Antibiotic-resistant bacteria cause an estimated 2.8 million infections and more than 35,000 deaths annually in the United States.
A series of studies published in scientific journals have reported the development of artificial intelligence platforms designed to identify and improve antimicrobial peptides for use against antibiotic-resistant bacteria. The research, conducted by separate teams at Houston Methodist and the University of Pennsylvania, was published in Nature Communications and Nature Machine Intelligence, respectively.
Houston Methodist Study: The CAMPER Platform
Platform Overview
Researchers at Houston Methodist developed an AI-powered tool called CAMPER (Constraint-driven AMP Engineering with Ranking). The platform integrates machine learning with biologically informed features to evaluate and rank libraries of candidate antimicrobial peptides based on physical and chemical properties and predicted performance.
Study Results
Using CAMPER, researchers identified a peptide candidate named WP-CAMPER1. In laboratory tests, this peptide demonstrated activity against methicillin-resistant Staphylococcus aureus (MRSA) at low concentrations.
"We validated the CAMPER methodology and demonstrated its ability to generate peptides effective against difficult-to-treat and persistent infections."
Publication and Authors
The study was published in Nature Communications. The research was led by Eleftherios Mylonakis, M.D., Ph.D. , chair of the Houston Methodist Charles W. Duncan Jr. Department of Medicine. First authors were Fadi Shehadeh and Biswajit Mishra.
Collaborating Institutions
The study involved researchers from:
- Houston Methodist
- Harvard Medical School
- Rajiv Gandhi Technological University
- The University of Texas Medical Branch at Galveston
- Brown University
- National Technical University of Athens and Archimedes-Athena Research Center
University of Pennsylvania Studies: ApexGO and Prionin Discovery
ApexGO Platform Development
Researchers at the University of Pennsylvania developed an AI-driven method called ApexGO that iteratively improves imperfect antibiotic candidates by predicting which molecular modifications will enhance antimicrobial activity.
Methodology: ApexGO combines a generative component that suggests molecular edits with a predictive model (APEX) that estimates antimicrobial activity.
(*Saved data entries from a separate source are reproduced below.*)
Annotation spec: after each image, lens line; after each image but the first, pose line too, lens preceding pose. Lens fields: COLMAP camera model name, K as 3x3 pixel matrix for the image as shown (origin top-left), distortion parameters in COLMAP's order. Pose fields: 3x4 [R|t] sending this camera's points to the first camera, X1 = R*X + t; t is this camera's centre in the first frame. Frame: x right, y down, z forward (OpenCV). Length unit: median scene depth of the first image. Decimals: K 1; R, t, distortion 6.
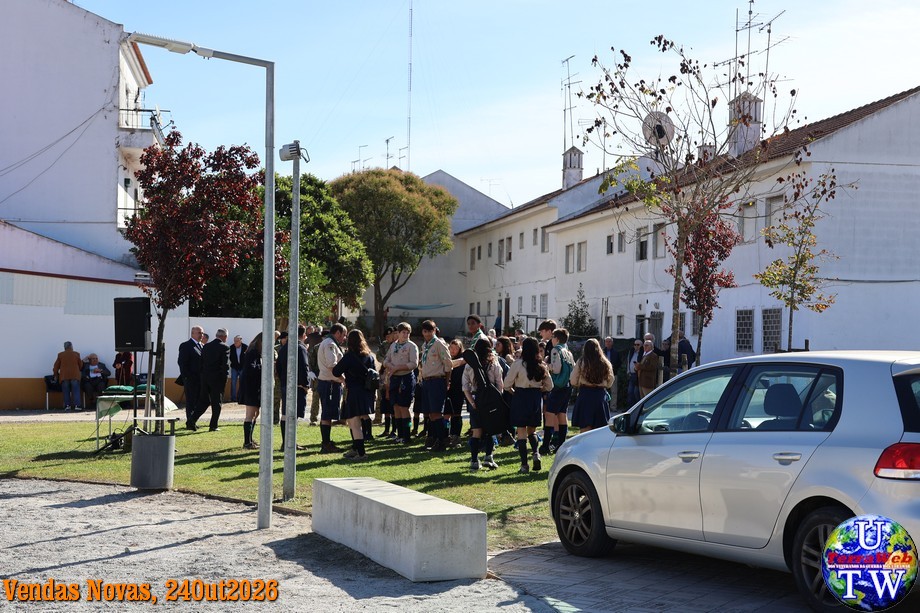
lens RADIAL K [[1371.4, 0, 460.0], [0, 1371.4, 306.5], [0, 0, 1]] dist [0.160052, 0.068707]
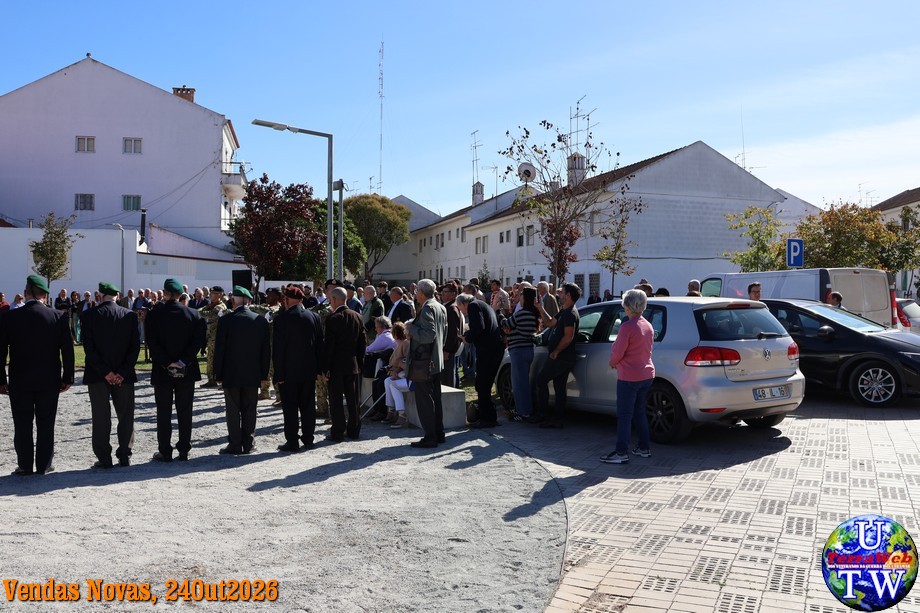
lens RADIAL K [[785.8, 0, 460.0], [0, 785.8, 306.5], [0, 0, 1]] dist [-0.139976, 0.100498]
pose [[0.997785, -0.009632, 0.065823, -0.011902], [0.006825, 0.999063, 0.042732, -0.000214], [-0.066173, -0.042189, 0.996916, 0.000372]]
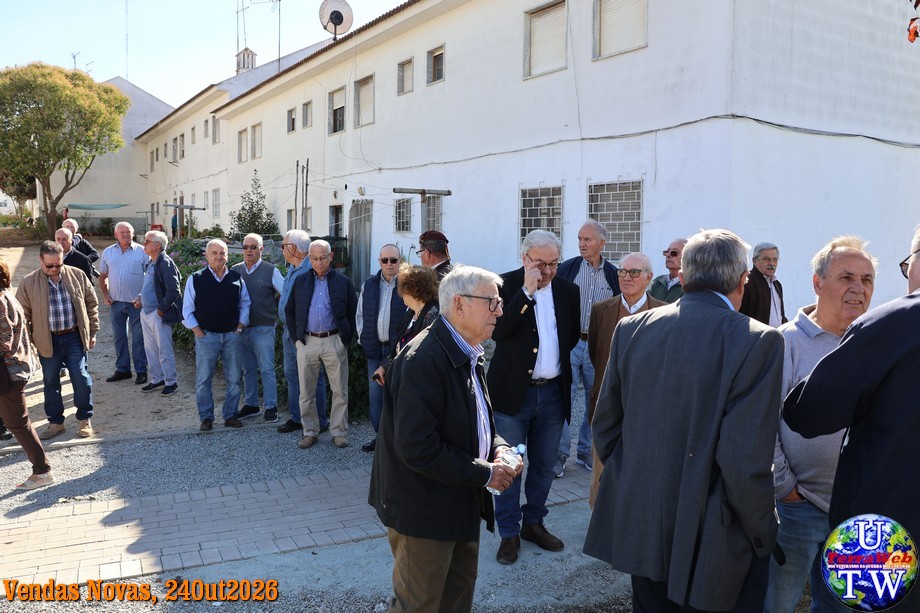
lens RADIAL K [[774.8, 0, 469.0], [0, 774.8, 307.5], [0, 0, 1]] dist [-0.137246, 0.113439]
pose [[0.937339, -0.035299, 0.346626, 0.052343], [-0.005606, 0.993198, 0.116304, 0.012746], [-0.348374, -0.110960, 0.930765, 0.589510]]
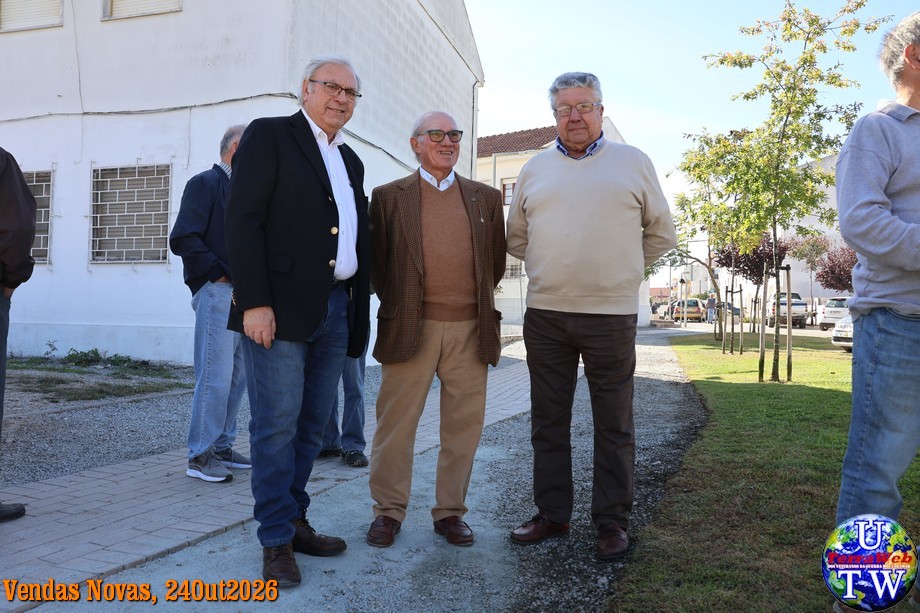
lens RADIAL K [[785.8, 0, 460.0], [0, 785.8, 306.5], [0, 0, 1]] dist [-0.139976, 0.100498]
pose [[0.451131, 0.011253, 0.892387, 0.042488], [-0.034287, 0.999401, 0.004730, 0.033997], [-0.891799, -0.032731, 0.451247, 0.636970]]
It uses Bayesian optimization to explore possible peptide modifications, balancing exploitation of promising regions with exploration of uncertain ones.
Results:
- 85% of AI-generated molecules halted bacterial growth
- 72% of AI-generated molecules outperformed their parent peptides
- In mice, two ApexGO-designed peptides reduced bacterial counts at levels comparable to polymyxin B, an FDA-approved last-resort antibiotic
"Antibiotic discovery is fundamentally a search problem across an enormous molecular space. ApexGO gives us a way to navigate that space with far more direction."
— César de la Fuente
Publication and Authors: The study was published in Nature Machine Intelligence. Co-senior authors were César de la Fuente (Presidential Associate Professor) and Jacob R. Gardner (Assistant Professor in Computer and Information Science). Co-first authors were Marcelo Torres (Research Assistant Professor) and Yimeng Zeng (doctoral student).
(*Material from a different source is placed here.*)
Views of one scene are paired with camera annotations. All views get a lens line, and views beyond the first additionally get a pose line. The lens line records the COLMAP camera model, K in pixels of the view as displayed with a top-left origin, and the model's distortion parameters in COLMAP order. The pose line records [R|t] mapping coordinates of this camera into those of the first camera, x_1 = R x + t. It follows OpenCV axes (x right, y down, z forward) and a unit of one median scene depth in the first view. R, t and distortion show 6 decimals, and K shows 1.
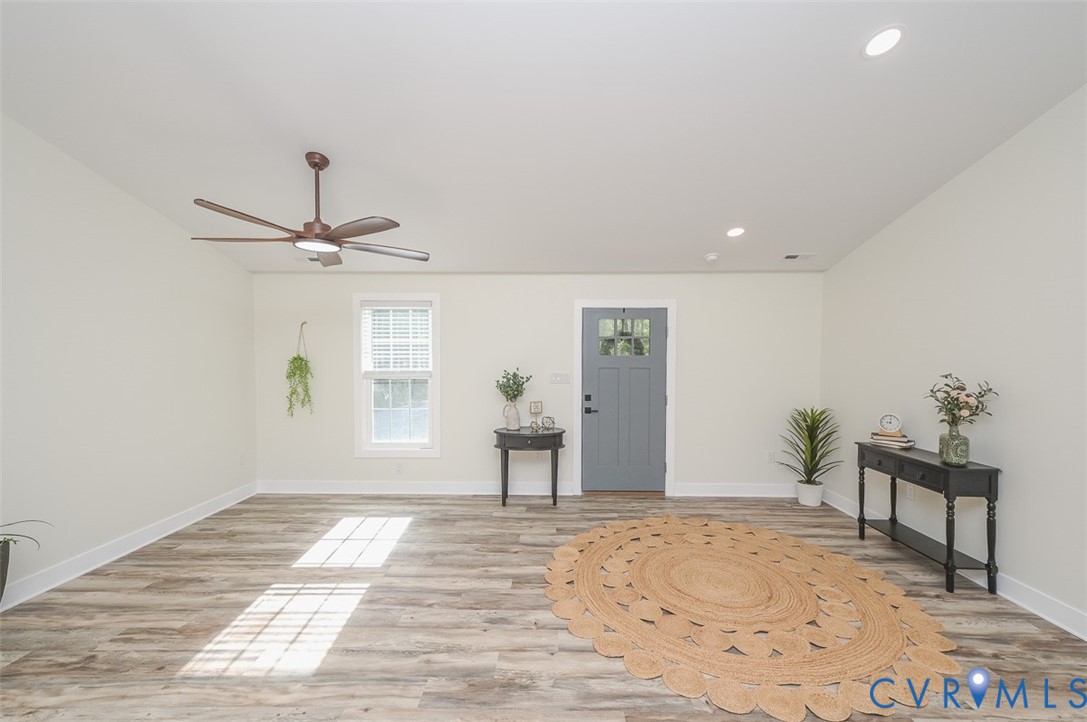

Funding: National Institutes of Health, Defense Threat Reduction Agency, National Science Foundation.
Prionin Discovery Study
Researchers at the University of Pennsylvania used AI to screen 19.3 million peptide fragments from 2,897 prion and prion-like proteins.
Findings:
- 1,179 candidate antimicrobial peptides, termed 'prionins', were identified
- 75 peptides were selected for experimental testing
- 59 inhibited at least one bacterial pathogen
- 42 showed strong activity at low concentrations
Animal Testing: Two prionins (one from a fungus, one from a roundworm) were tested in a mouse skin infection model with Acinetobacter baumannii. They reduced bacterial levels comparably to polymyxin B, with no treatment-related weight loss observed.
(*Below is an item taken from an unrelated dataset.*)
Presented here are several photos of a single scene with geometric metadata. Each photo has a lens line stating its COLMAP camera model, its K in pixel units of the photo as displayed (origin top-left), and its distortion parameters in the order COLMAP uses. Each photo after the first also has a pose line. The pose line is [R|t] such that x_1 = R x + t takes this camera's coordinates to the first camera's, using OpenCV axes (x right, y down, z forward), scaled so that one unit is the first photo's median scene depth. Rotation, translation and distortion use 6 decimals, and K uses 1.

The study suggests prion proteins may contain hidden molecular features with antimicrobial potential.
Future Directions
Researchers noted that the best-performing peptides identified in these studies remain early-stage candidates requiring further optimization for safety and stability before potential clinical use. Researchers suggested the ApexGO approach could be applied to other biological functions, such as immune modulation or tumor targeting.